Wednesday, January 20, 2010

Real Moms... Real Jesus Chapter 2

The Truth About Worship

Jesus gets moms. I always knew he understood me, but now I know that he "gets" me. This book has been great and really shown me significant parallels between my ministry as a mother and Jesus' ministry. Jesus knew what it was like for people to constantly need him. Yet, it didn't seem to bother him the way it can get to me sometimes. It's because Jesus had the right perspective. Everything he did was an act of worship to the Father.

The point that really struck me in this chapter is that worry is the worship of our circumstances! Woah. Stop for a second. How often do I worry about things that are going on in my life? Um, a lot. How often am I praising God for everything He's doing for me? Not enough. I have been worshiping my problems! Yikes! That really puts things into perspective for me. I need to continue to be faithful in reading my Bible so that I can keep things in the right perspective every day. I need to remember that doing my daily tasks, even changing diapers and taking out the trash, are worship if I have the right perspective.

I have several things that can become false idols to me, mostly money, worry in general and my health. I have been getting better at conquering these things through having my daily quiet time. It allows me to start my day off calmly and give all my worries to God instead of carrying them with me all day. It's wonderful!

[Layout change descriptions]
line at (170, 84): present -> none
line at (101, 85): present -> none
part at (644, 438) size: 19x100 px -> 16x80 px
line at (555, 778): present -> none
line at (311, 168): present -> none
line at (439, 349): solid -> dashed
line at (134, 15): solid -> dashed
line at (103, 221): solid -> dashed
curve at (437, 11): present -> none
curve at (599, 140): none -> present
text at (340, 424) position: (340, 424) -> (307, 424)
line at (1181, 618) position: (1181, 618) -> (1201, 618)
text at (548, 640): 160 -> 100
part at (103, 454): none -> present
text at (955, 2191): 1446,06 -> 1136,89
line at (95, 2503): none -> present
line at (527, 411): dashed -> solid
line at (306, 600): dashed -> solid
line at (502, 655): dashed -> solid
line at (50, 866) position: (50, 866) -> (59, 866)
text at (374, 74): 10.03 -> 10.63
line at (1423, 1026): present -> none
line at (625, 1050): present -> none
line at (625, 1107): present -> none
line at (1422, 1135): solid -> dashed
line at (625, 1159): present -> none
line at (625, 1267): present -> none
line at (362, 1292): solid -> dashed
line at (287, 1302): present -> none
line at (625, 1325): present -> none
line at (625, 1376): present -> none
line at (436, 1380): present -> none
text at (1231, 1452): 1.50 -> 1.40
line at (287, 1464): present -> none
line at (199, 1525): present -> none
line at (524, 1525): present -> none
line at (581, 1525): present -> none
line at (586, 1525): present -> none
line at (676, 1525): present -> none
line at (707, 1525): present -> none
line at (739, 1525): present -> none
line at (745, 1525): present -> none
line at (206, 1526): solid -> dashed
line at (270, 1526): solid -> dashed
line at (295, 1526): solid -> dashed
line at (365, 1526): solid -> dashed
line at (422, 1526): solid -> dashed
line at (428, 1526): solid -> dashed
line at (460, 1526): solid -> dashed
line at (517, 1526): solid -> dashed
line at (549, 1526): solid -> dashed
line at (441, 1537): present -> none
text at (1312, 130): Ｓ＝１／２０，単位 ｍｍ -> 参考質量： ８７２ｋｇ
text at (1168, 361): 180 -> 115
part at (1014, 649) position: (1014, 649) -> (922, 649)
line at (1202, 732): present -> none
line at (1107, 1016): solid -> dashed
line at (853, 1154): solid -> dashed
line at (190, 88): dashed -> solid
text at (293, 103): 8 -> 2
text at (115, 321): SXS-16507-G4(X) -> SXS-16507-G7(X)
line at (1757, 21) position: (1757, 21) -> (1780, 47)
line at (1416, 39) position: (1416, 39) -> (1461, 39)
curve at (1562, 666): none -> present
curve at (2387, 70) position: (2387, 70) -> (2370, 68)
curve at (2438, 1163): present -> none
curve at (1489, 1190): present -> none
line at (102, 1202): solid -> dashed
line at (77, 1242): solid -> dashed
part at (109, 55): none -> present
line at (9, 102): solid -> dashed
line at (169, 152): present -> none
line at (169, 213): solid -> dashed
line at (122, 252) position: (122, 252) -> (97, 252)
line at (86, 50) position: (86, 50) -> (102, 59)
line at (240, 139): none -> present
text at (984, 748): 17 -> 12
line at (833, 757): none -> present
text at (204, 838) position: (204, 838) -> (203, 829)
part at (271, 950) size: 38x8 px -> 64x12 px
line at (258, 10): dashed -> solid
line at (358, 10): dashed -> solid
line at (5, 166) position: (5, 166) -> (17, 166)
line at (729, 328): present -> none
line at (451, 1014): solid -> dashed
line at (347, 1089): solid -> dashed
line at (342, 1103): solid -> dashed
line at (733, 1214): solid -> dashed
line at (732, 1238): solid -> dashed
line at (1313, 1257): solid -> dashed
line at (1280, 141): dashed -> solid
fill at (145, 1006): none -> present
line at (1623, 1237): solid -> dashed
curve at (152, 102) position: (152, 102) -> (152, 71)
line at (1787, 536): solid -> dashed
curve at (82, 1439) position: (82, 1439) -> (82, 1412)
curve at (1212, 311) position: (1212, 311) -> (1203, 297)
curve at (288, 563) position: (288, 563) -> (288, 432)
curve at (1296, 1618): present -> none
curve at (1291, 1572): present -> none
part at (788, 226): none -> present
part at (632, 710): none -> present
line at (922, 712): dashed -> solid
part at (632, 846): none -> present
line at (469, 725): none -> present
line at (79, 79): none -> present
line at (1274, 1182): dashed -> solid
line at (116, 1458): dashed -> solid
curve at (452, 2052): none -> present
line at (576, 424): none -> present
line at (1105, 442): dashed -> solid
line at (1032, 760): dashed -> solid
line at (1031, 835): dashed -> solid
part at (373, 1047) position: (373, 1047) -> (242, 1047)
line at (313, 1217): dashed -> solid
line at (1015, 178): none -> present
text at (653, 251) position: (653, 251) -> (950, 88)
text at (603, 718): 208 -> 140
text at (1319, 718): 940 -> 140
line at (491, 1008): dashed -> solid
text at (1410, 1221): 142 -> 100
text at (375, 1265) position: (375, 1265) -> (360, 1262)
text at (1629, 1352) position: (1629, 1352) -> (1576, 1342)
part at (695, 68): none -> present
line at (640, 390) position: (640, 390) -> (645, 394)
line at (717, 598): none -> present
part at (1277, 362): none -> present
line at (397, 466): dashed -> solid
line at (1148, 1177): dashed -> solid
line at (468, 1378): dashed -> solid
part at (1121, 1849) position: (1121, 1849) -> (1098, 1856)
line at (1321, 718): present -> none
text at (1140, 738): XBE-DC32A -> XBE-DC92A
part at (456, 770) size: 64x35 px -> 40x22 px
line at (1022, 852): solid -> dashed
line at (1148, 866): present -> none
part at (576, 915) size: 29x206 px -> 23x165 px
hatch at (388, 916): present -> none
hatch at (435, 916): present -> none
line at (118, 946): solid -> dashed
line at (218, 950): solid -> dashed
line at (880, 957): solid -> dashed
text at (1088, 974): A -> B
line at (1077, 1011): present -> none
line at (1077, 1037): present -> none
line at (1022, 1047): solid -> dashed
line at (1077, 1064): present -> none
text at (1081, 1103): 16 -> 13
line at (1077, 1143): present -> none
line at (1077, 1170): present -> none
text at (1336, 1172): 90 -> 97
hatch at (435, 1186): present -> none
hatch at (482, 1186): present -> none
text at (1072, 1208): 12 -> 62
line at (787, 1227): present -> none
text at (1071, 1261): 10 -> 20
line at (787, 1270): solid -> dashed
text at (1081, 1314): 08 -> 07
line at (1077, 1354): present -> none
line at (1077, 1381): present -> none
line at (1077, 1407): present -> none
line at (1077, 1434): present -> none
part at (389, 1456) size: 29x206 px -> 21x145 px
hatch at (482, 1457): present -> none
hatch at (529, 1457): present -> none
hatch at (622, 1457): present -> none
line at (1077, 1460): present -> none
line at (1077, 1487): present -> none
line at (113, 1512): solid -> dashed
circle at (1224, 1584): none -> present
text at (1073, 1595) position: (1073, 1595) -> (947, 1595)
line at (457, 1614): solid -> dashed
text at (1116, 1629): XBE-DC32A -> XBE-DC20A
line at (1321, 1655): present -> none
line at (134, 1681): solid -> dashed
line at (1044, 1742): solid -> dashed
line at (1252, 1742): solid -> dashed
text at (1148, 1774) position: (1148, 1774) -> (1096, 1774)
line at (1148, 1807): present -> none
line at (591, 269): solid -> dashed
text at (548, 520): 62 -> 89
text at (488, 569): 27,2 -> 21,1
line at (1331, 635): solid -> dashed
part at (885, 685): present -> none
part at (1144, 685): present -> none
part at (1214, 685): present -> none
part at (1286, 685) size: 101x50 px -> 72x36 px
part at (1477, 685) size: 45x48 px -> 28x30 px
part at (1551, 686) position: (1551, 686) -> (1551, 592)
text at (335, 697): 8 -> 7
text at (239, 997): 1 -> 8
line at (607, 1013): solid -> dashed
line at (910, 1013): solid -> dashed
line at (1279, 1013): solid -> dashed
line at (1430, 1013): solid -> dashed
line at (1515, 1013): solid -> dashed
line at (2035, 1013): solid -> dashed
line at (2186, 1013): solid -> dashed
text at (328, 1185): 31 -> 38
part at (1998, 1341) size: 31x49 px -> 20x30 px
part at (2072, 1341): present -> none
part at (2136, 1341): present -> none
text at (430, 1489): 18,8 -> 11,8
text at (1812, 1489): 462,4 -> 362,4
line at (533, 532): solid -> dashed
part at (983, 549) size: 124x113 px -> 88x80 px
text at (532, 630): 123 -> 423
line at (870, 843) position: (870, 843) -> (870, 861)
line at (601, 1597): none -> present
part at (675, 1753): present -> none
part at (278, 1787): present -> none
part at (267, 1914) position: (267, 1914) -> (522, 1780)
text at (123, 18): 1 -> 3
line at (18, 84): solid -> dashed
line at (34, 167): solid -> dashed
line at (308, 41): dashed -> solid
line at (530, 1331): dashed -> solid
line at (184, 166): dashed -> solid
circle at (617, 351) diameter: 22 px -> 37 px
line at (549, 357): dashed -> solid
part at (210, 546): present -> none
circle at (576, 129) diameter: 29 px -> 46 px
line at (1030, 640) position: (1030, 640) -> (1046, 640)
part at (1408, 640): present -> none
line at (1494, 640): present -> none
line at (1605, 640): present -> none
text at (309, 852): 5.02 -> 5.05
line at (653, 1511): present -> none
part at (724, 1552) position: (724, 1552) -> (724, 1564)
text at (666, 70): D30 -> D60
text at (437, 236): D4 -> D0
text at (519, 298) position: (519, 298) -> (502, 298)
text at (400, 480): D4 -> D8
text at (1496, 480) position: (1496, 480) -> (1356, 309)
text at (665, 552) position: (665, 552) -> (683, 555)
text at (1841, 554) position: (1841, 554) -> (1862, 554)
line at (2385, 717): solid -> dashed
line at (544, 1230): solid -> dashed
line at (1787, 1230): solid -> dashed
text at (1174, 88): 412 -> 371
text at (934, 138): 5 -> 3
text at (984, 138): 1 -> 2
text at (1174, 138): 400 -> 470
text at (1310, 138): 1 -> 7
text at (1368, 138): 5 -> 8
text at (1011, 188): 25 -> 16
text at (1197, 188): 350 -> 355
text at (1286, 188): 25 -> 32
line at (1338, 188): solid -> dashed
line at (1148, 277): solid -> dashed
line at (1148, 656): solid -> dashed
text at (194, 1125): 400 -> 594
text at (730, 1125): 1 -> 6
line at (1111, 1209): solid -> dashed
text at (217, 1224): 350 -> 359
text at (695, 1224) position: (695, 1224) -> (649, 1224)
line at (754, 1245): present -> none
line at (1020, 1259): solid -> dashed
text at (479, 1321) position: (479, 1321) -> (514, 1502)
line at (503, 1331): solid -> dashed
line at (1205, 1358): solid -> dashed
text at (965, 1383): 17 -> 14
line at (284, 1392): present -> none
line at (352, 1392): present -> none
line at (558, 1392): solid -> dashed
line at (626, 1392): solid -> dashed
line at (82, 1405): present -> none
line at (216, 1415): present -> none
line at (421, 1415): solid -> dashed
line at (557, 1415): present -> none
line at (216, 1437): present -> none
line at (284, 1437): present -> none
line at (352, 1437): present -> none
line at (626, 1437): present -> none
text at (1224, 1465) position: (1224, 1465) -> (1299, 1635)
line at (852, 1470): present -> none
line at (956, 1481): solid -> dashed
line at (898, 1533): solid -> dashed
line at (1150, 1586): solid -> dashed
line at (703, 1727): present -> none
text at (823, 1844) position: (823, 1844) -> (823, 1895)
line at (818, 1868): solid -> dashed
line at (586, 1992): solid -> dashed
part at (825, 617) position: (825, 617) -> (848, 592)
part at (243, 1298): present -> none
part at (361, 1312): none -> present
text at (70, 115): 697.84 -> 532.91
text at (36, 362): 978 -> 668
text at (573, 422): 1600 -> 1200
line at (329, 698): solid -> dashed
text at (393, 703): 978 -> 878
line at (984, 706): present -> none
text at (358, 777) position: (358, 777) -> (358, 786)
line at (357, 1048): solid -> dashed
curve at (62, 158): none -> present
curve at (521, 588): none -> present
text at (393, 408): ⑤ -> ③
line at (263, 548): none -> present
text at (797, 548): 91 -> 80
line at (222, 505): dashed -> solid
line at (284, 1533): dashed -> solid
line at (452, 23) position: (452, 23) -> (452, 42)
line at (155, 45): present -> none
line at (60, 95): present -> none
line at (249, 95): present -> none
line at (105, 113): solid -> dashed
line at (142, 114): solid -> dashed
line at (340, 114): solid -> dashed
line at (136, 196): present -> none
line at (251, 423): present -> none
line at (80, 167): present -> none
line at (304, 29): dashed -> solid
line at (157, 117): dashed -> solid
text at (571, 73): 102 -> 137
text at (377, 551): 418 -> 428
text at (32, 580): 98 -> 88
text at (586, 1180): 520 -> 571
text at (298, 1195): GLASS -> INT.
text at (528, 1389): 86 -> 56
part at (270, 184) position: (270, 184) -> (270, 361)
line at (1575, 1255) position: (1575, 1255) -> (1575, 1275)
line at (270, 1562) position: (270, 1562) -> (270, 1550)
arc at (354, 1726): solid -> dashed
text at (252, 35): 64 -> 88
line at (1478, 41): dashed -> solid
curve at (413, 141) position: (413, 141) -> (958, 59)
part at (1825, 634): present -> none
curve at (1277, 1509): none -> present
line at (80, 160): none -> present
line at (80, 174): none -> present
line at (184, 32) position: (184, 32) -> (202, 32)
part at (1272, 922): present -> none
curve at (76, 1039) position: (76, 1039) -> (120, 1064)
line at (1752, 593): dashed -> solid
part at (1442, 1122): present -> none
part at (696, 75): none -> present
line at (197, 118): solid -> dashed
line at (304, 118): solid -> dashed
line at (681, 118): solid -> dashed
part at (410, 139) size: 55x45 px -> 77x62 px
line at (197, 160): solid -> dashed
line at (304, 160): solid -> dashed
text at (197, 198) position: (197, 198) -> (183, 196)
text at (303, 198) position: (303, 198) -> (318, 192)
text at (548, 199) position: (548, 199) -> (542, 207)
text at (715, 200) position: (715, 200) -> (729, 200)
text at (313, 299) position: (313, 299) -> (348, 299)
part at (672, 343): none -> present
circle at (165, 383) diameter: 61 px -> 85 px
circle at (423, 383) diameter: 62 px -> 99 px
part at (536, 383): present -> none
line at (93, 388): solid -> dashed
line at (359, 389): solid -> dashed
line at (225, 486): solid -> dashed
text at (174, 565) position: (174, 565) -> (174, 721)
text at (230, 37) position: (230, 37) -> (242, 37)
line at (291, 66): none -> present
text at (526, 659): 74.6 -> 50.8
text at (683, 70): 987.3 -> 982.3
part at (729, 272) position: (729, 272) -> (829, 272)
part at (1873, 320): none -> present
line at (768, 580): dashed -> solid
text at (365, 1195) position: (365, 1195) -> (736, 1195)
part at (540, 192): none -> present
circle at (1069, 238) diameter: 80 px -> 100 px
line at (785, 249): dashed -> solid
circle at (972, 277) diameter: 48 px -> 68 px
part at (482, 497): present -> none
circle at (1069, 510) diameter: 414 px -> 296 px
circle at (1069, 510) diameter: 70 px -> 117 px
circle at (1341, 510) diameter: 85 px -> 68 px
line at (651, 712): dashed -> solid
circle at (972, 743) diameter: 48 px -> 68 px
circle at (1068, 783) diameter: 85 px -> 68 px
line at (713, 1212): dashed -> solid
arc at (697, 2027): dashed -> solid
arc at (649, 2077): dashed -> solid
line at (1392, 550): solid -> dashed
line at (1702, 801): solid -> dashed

Tasks for this exercise:
A. List every thing that the blog post on worship names as able to become a false idol to the writer.
B. Answer these questions from the blog post on worship, each on its own line:
(i) What is the title of the chapter being discussed?
(ii) According to the chapter, worry is the worship of what?
(iii) What does the writer's daily quiet time allow her to give to God instead of carrying all day?
C. Resume the blog post on worship after its final sentence and carry it forward in the same voice.

Task answers:
A.
Money
Worry in general
Health

B.
(i) The Truth About Worship
(ii) Our circumstances
(iii) All her worries

C.
There are so many things that I do as a mother that can be an act of worship if I let them, loading and unloading the dishwasher (yay for dishwashers!), wiping off the counters & table, picking up toys, reading to my son, doing laundry, cooking, running around to therapy and doctor's appointments and even doing laundry. For me, I really struggle with cooking and changing diapers right now. I just don't have the motivation or knowledge base to cook well (I think). I am also really struggling with the diapers right now. Our son is at an age where he could potty train if he desired, but he's just not ready yet. I am having a hard time being patient with him and waiting for his timing. I will pray about these thing and ask that the Lord will give me patience, wisdom and perseverance to overcome them. :)

I think that the addiction I struggle with most right now is the computer! I love how easy it makes it to stay connected with friends, fellowship with other women, check the news and weather, find out my account balance and play games. I find myself seated at the computer a lot throughout the day, sometimes at the expense of spending time with my son. I need to be better about making sure he's getting the attention that he deserves and needs from me.

Take a listen to the song "God Shaped Hole" by Plumb. What have you been using to try and fill the void?